Aug. 8 (Bloomberg) -- Mexico’s consumer prices fell in July for the third straight month as food and merchandise prices declined and Latin America’s second-biggest economy struggles to boost growth.
Prices dropped 0.03 percent from June, the national statistics agency said today on its website, compared with the median forecast for an increase of 0.02 percent from 18 economists in a Bloomberg survey. Annual inflation was 3.47 percent compared with 4.09 percent in June, falling into the central bank’s 2 percent to 4 percent target range for the first month since February.
“This shows that demand remains weak,” Marco Oviedo, chief Mexico economist at Barclays in Mexico City, said in a telephone interview. “There’s probably a lot of inventory and merchants haven’t been able to increase their prices.”
Banco de Mexico yesterday lowered its 2013 growth forecast to a range of 2 percent to 3 percent from a previous forecast of 3 percent to 4 percent while stressing it sees economic activity accelerating in the second half.
“Economic activity at a global level has been slowing,” central bank Governor Agustin Carstens said at the presentation of Banxico’s quarterly inflation report yesterday. “This has shown itself in a substantive drop in international trade” and “contagion from advanced economies to emerging ones,” he said.
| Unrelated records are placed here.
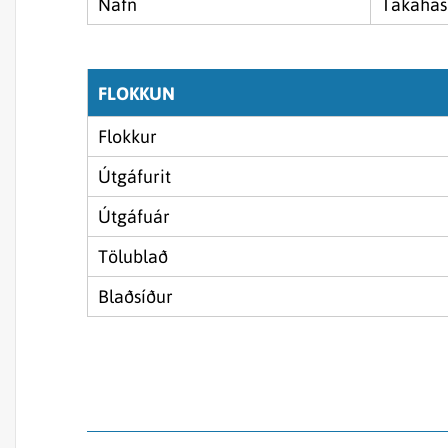
Nafn
Takahas
FLOKKUN
Flokkur
Útgáfurit
Útgáfuár
Tölublað
Blaðsíður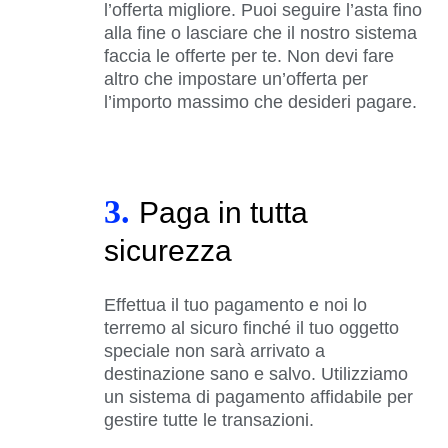
l’offerta migliore. Puoi seguire l’asta fino
alla fine o lasciare che il nostro sistema
faccia le offerte per te. Non devi fare
altro che impostare un’offerta per
l’importo massimo che desideri pagare.
3.
Paga in tutta
sicurezza
Effettua il tuo pagamento e noi lo
terremo al sicuro finché il tuo oggetto
speciale non sarà arrivato a
destinazione sano e salvo. Utilizziamo
un sistema di pagamento affidabile per
gestire tutte le transazioni.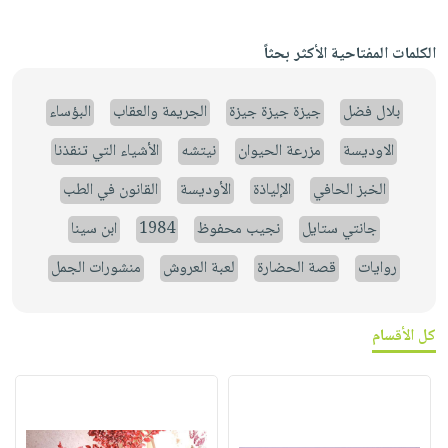
الكلمات المفتاحية الأكثر بحثاً
بلال فضل
جيزة جيزة جيزة
الجريمة والعقاب
البؤساء
الاوديسة
مزرعة الحيوان
نيتشه
الأشياء التي تنقذنا
الخبز الحافي
الإلياذة
الأوديسة
القانون في الطب
جانتي ستايل
نجيب محفوظ
1984
ابن سينا
روايات
قصة الحضارة
لعبة العروش
منشورات الجمل
كل الأقسام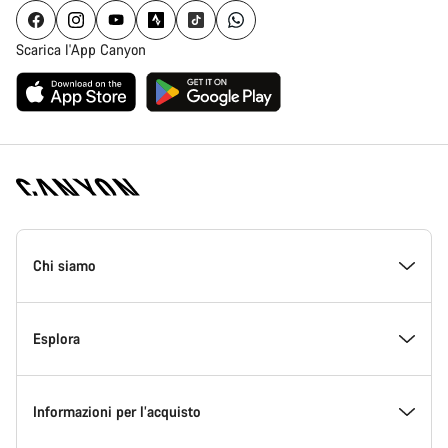
Scarica l'App Canyon
Piè
di
Chi siamo
pagina
Home
Canyon
All’interno di Canyon
Esplora
Innovazione in Canyon
Eventi
Informazioni per l’acquisto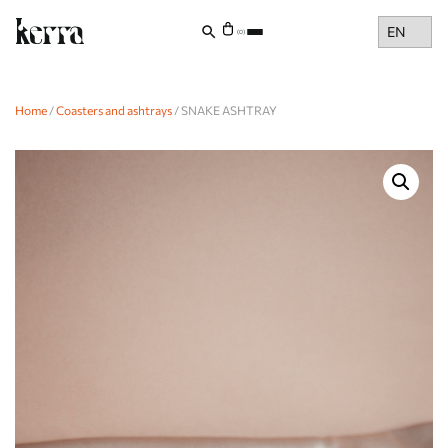
Choose
(0)
a
language
Home
/
Coasters and ashtrays
/ SNAKE ASHTRAY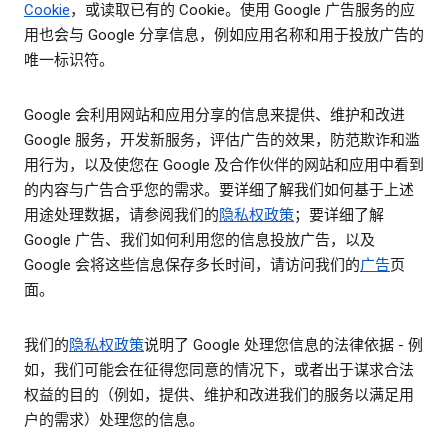
Cookie
，或读取已有的 Cookie。使用 Google 广告服务的应
用也会与 Google 分享信息，例如应用名称和用于投放广告的
唯一标识符。
Google 会利用网站和应用分享的信息来提供、维护和改进
Google 服务，开发新服务，评估广告的效果，防范欺诈和滥
用行为，以及使您在 Google 及合作伙伴的网站和应用中看到
的内容与广告合乎您的需求。要详细了解我们如何基于上述
用途处理数据，请参阅我们的
隐私权政策
；要详细了解
Google 广告、我们如何利用您的信息投放广告，以及
Google 会将这些信息保存多长时间，请访问我们的
广告
页
面。
我们的
隐私权政策
说明了 Google 处理您信息的法律依据 - 例
如，我们可能会在征得您同意的情况下，或者出于谋求合法
权益的目的（例如，提供、维护和改进我们的服务以满足用
户的需求）处理您的信息。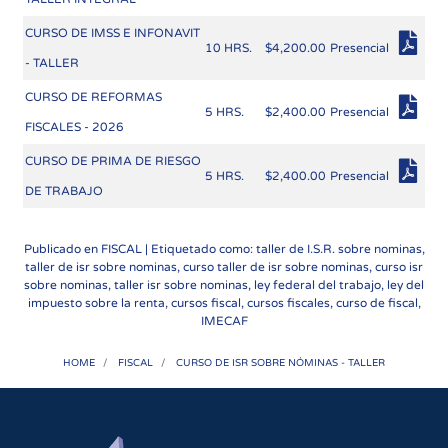
CURSO DE IMSS E INFONAVIT
10 HRS.
$4,200.00
Presencial
- TALLER
CURSO DE REFORMAS
5 HRS.
$2,400.00
Presencial
FISCALES - 2026
CURSO DE PRIMA DE RIESGO
5 HRS.
$2,400.00
Presencial
DE TRABAJO
Publicado en
FISCAL
| Etiquetado como: taller de I.S.R. sobre nominas,
taller de isr sobre nominas, curso taller de isr sobre nominas, curso isr
sobre nominas, taller isr sobre nominas, ley federal del trabajo, ley del
impuesto sobre la renta, cursos fiscal, cursos fiscales, curso de fiscal,
IMECAF
HOME
FISCAL
CURSO DE ISR SOBRE NÓMINAS - TALLER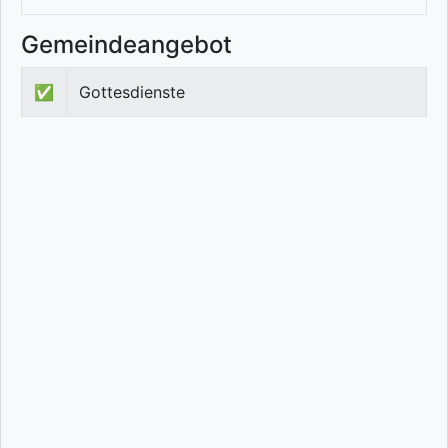
Gemeindeangebot
✅
Gottesdienste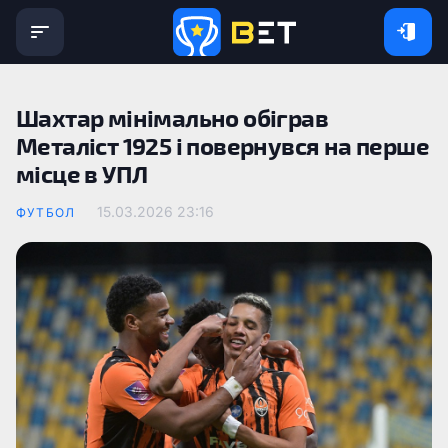
Шахтар мінімально обіграв
Металіст 1925 і повернувся на перше
місце в УПЛ
15.03.2026 23:16
ФУТБОЛ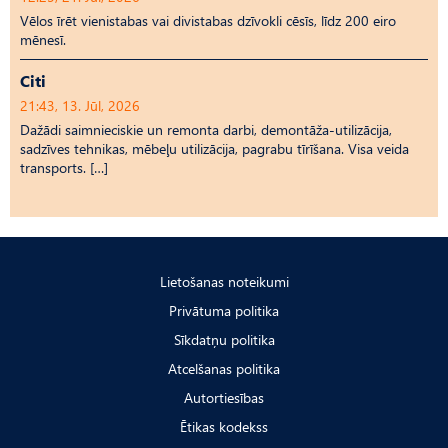
Vēlos īrēt vienistabas vai divistabas dzīvokli cēsīs, līdz 200 eiro
mēnesī.
Citi
21:43, 13. Jūl, 2026
Dažādi saimnieciskie un remonta darbi, demontāža-utilizācija,
sadzīves tehnikas, mēbeļu utilizācija, pagrabu tīrīšana. Visa veida
transports. […]
Lietošanas noteikumi
Privātuma politika
Sīkdatņu politika
Atcelšanas politika
Autortiesības
Ētikas kodekss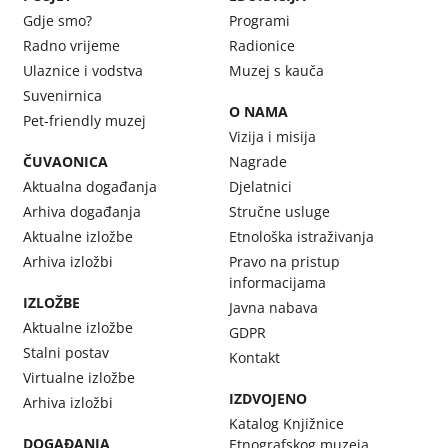
Gdje smo?
Programi
Radno vrijeme
Radionice
Ulaznice i vodstva
Muzej s kauča
Suvenirnica
O NAMA
Pet-friendly muzej
Vizija i misija
ČUVAONICA
Nagrade
Aktualna događanja
Djelatnici
Arhiva događanja
Stručne usluge
Aktualne izložbe
Etnološka istraživanja
Arhiva izložbi
Pravo na pristup
informacijama
IZLOŽBE
Javna nabava
Aktualne izložbe
GDPR
Stalni postav
Kontakt
Virtualne izložbe
IZDVOJENO
Arhiva izložbi
Katalog Knjižnice
DOGAĐANJA
Etnografskog muzeja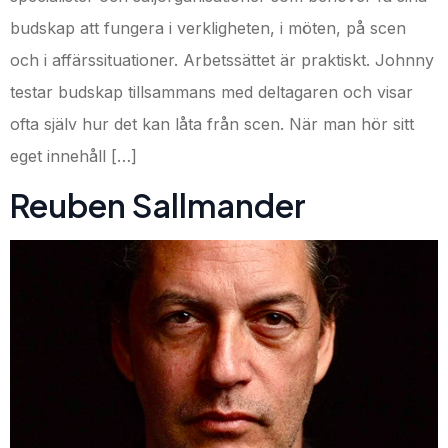
budskap att fungera i verkligheten, i möten, på scen
och i affärssituationer. Arbetssättet är praktiskt. Johnny
testar budskap tillsammans med deltagaren och visar
ofta själv hur det kan låta från scen. När man hör sitt
eget innehåll […]
Reuben Sallmander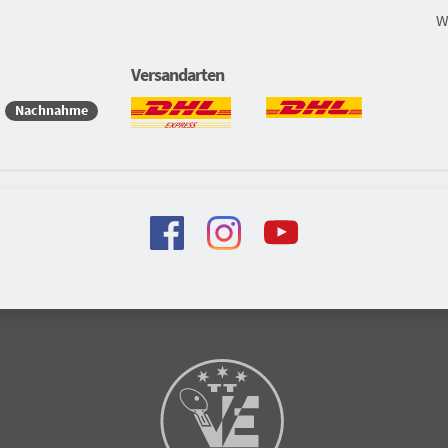
W
Versandarten
Nachnahme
Yields on fixed-rate peso bonds due in 2024 fell 5 basis points, or 0.05 percentage point to 5.80 percent at 10:21 a.m. in Mexico City. The peso strengthened 0.5 percent against the U.S. dollar to 12.6565.
Lower-than-expected core inflation reflects weak aggregate demand and “could be bad news for economic activity,” Barclays’s Oviedo said. The bank lowered its annual CPI estimate to 3.5 percent from 4 percent, according to a research note today.
Core prices, which exclude energy and farm costs, rose 0.03 percent in the month, compared with the median forecast of a 0.09 percent increase. Farm prices tumbled 1.51 percent, according to the statistics institute.